You know; the 3 Rs...
Reading
Riting
Rithmatic
I am lucky. I have a slew of awesome people to go to for help in any academic, and behavioral, area. I worked with the best people on the planet, at all 3 schools. As Ian moves higher into the subject of Mathematics, I will surely be calling on my friends.
Meanwhile, I am fortunate enough to have access to certain websites that have been a Godsend in providing for daily reading skills for the twins.
One of the newest I have begun to use is ixl.com.
IXL.com |
It is a pay site, but well worth it. I used to use it for my class, but, if you are not a member, you can only do so many activities before you are shut off for the day.
I finally decided to buy the subscription...and I am very glad I did.
Like I said, I am fresh from the public school classroom, with all its lovely government interference. Nothing like it used to be. It's all about testing and record keeping now. Which is fine, but it can consume your life. In no other profession is one person solely responsible for all aspects of the job. Planning lessons, especially with the extreme influence on differentiated instruction; teaching these lessons; giving formative assessments; recording data from formative assessments; analyzing this data; using the formative assessment data to guide new lessons; giving summative assessments; analyzing summative assessments; meeting with students for conferences; meeting with parents for conferences; oh, and now, joining many committees...all done by the classroom teacher. Not to mention correcting papers, sometimes 4-8 per student, per day. 25 students. You do the math.
I have only 3 students now, but, the old ghosts haunt me. I struggle, as always, with the best method to do all of the above. Not that I have big brother school department breathing down my neck, or cold-hearted mrs city hall threatening my pay for low test scores. They are my own ghosts. I have yet to release myself from the grip of the public school chains. I am trying.
But, I digress...back to ixl.com.
It is a website that provides math skills practice from grades pre-K to eighth.

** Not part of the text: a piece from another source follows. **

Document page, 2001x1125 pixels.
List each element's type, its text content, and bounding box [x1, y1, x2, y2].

What I like about it is the skills tasks are all aligned to the different 50 state's standards, as well as to the new national Common Core standards.
So, for a teacher, there is a ton of practice with what their current standards are and what their new standards will be (if their state joined the Common Core train).

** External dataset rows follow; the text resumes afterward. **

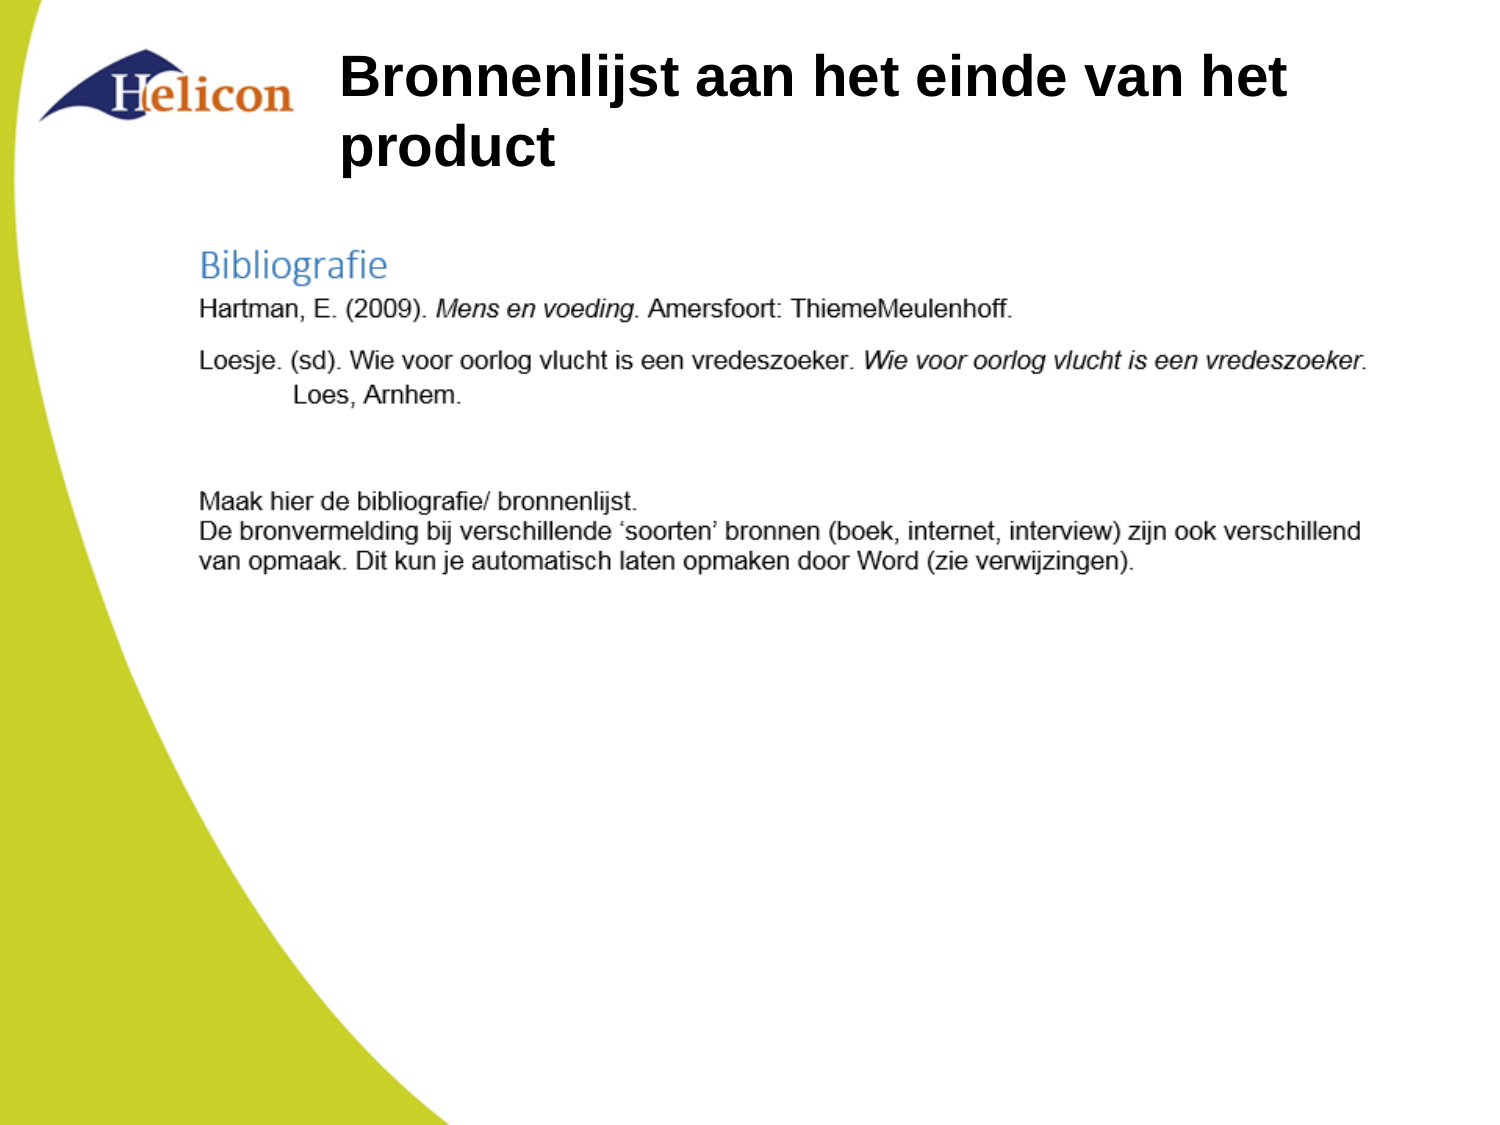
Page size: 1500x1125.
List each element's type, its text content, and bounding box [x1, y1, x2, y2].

title Bronnenlijst aan het einde van het product [324, 54, 1415, 161]
picture [0, 0, 1500, 1125]
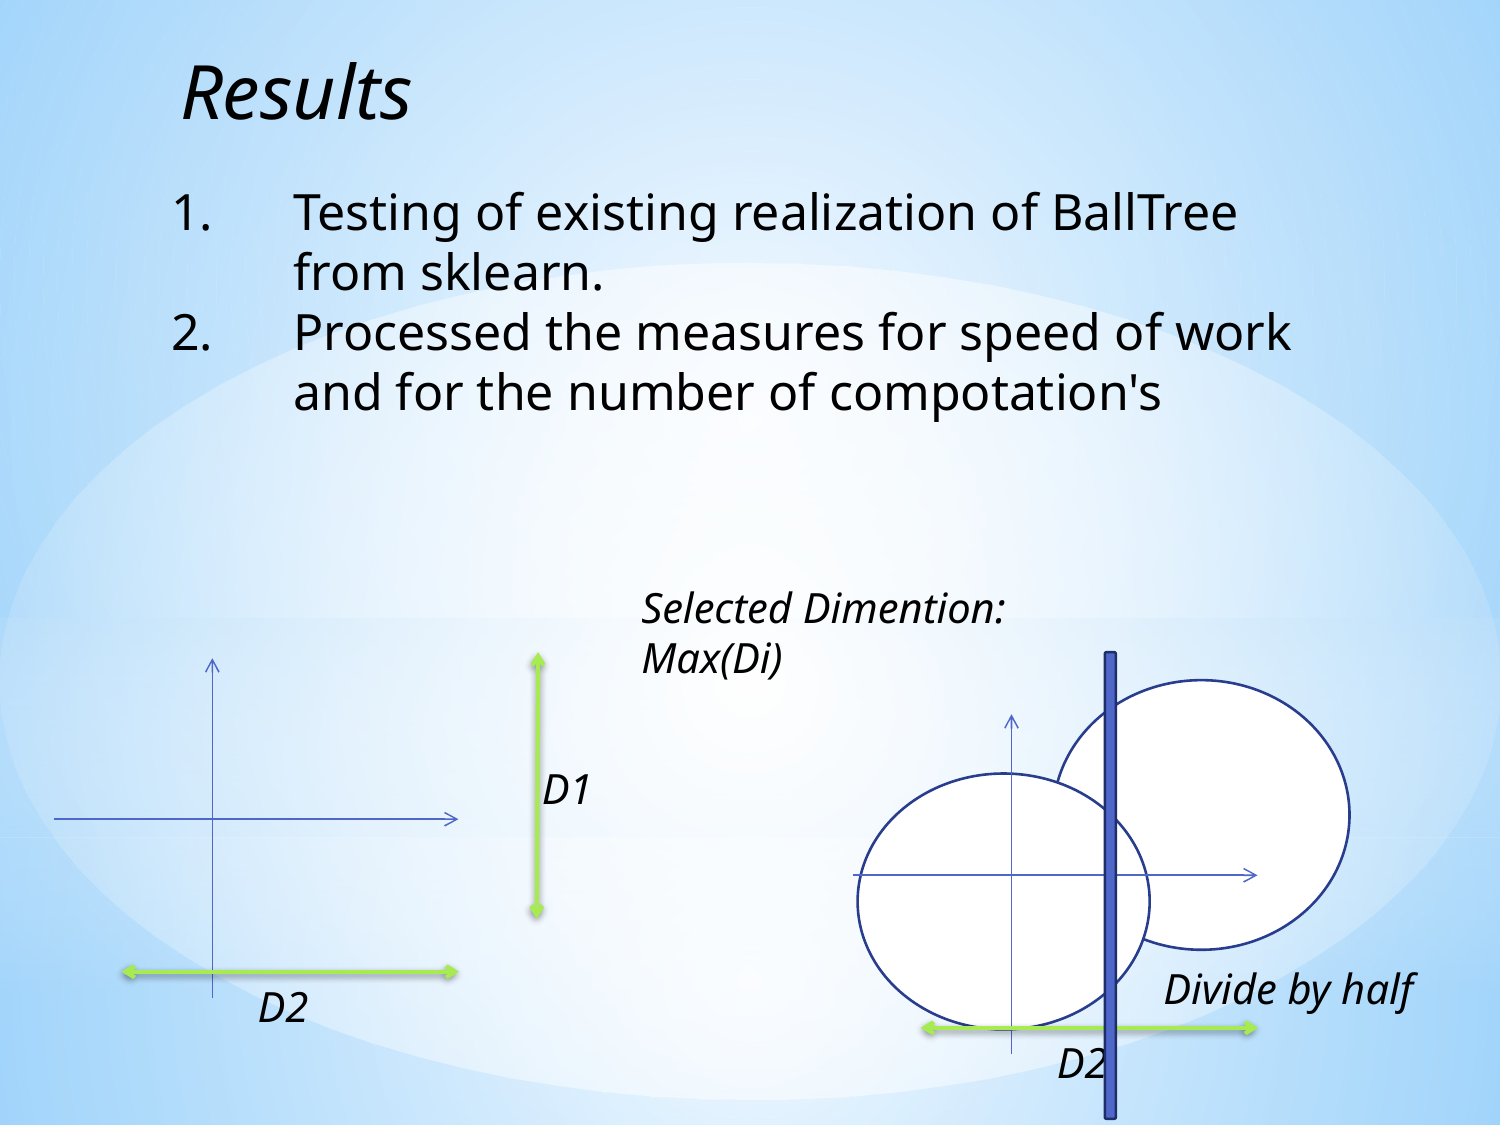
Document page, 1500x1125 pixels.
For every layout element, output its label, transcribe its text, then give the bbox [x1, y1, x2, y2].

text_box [853, 706, 1276, 1082]
text_box [1103, 650, 1118, 704]
text_box Testing of existing realization of BallTree from sklearn. Processed the measures for speed of work and for the number of compotation's [156, 172, 1309, 428]
text_box [1118, 678, 1351, 931]
text_box Selected Dimention: Max(Di) [626, 574, 1021, 689]
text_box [53, 650, 597, 1026]
text_box [1103, 1091, 1118, 1121]
text_box Results [165, 36, 429, 142]
text_box Divide by half [1281, 955, 1429, 1021]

For parents, it is great as well. As the new standards are implemented, new terminology will be used, new report cards possibly made. This site gives an example, just with the slide of a mouse, of all the new (and old) standards. You don't even need a subscription for that. So, if Johnny comes home with homework and you have no clue what it is all about, I bet this site will help.

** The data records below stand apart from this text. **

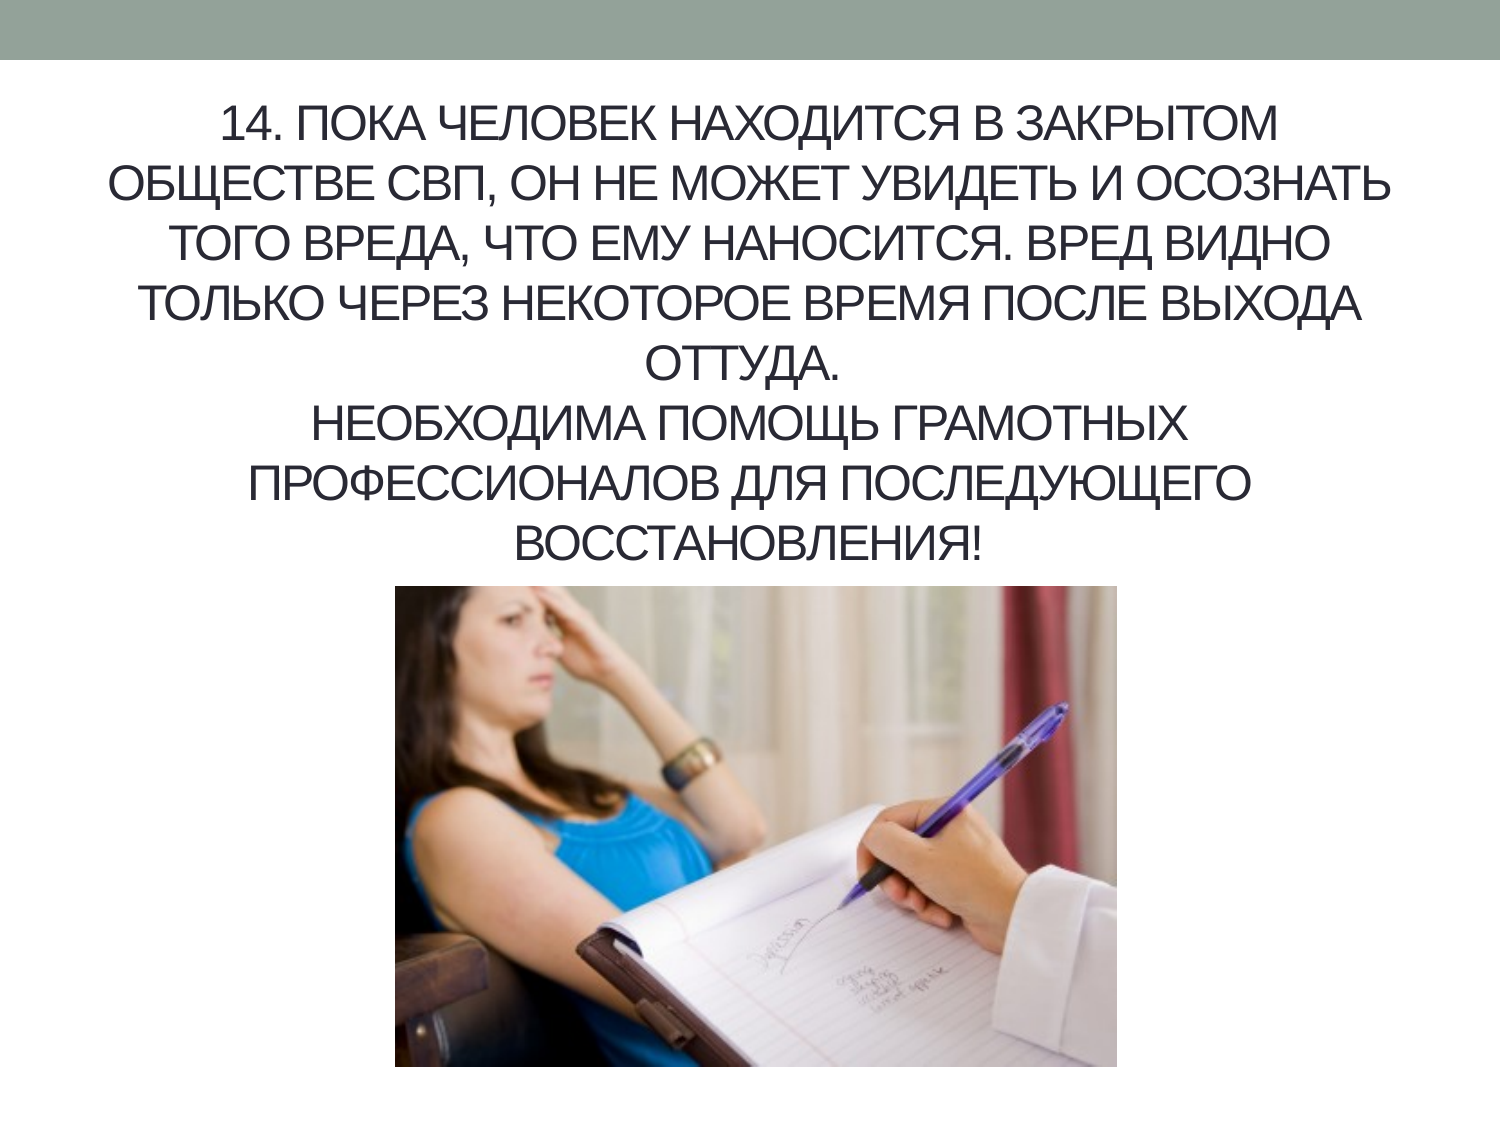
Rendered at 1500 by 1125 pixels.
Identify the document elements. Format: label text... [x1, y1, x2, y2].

title 14. ПОКА ЧЕЛОВЕК НАХОДИТСЯ В ЗАКРЫТОМ ОБЩЕСТВЕ СВП, ОН НЕ МОЖЕТ УВИДЕТЬ И ОСОЗНАТЬ ТОГО ВРЕДА, ЧТО ЕМУ НАНОСИТСЯ. ВРЕД ВИДНО ТОЛЬКО ЧЕРЕЗ НЕКОТОРОЕ ВРЕМЯ ПОСЛЕ ВЫХОДА ОТТУДА. НЕОБХОДИМА ПОМОЩЬ ГРАМОТНЫХ ПРОФЕССИОНАЛОВ ДЛЯ ПОСЛЕДУЮЩЕГО ВОССТАНОВЛЕНИЯ! [75, 87, 1424, 575]
picture [395, 585, 1117, 1068]
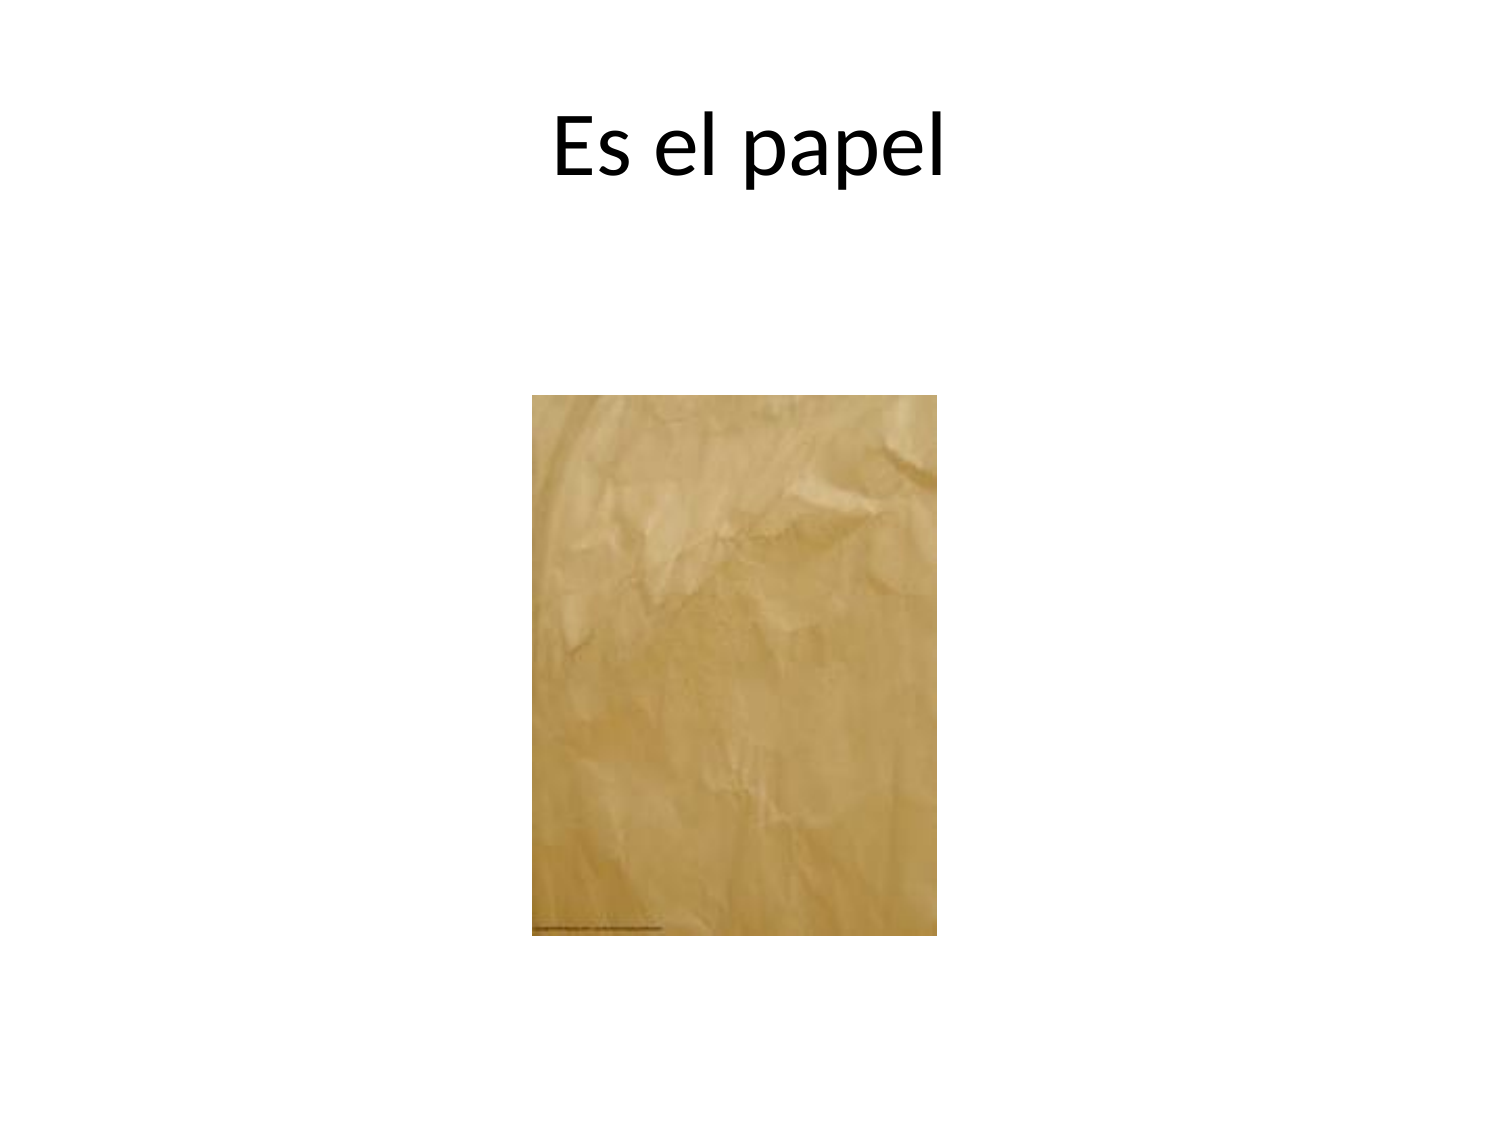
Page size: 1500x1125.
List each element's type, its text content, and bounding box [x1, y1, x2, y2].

title Es el papel [75, 45, 1425, 233]
picture [532, 395, 937, 936]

We just began using it a couple of days ago. But already I see the value, especially, and this is always on my mind, if some day the anti-homeschool police knock on my door due to some nosey-body's complaining (not that I disagree with someone interfering if they believe it is necessary) that my kids aren't in school. I will have a plethora of data to be used as evidence of teaching and learning. It also serves to feed the itch I have of uber-organization.
Check it out.
www.ixl.com
By the way, I have no monetary relationship with this site...unfortunately.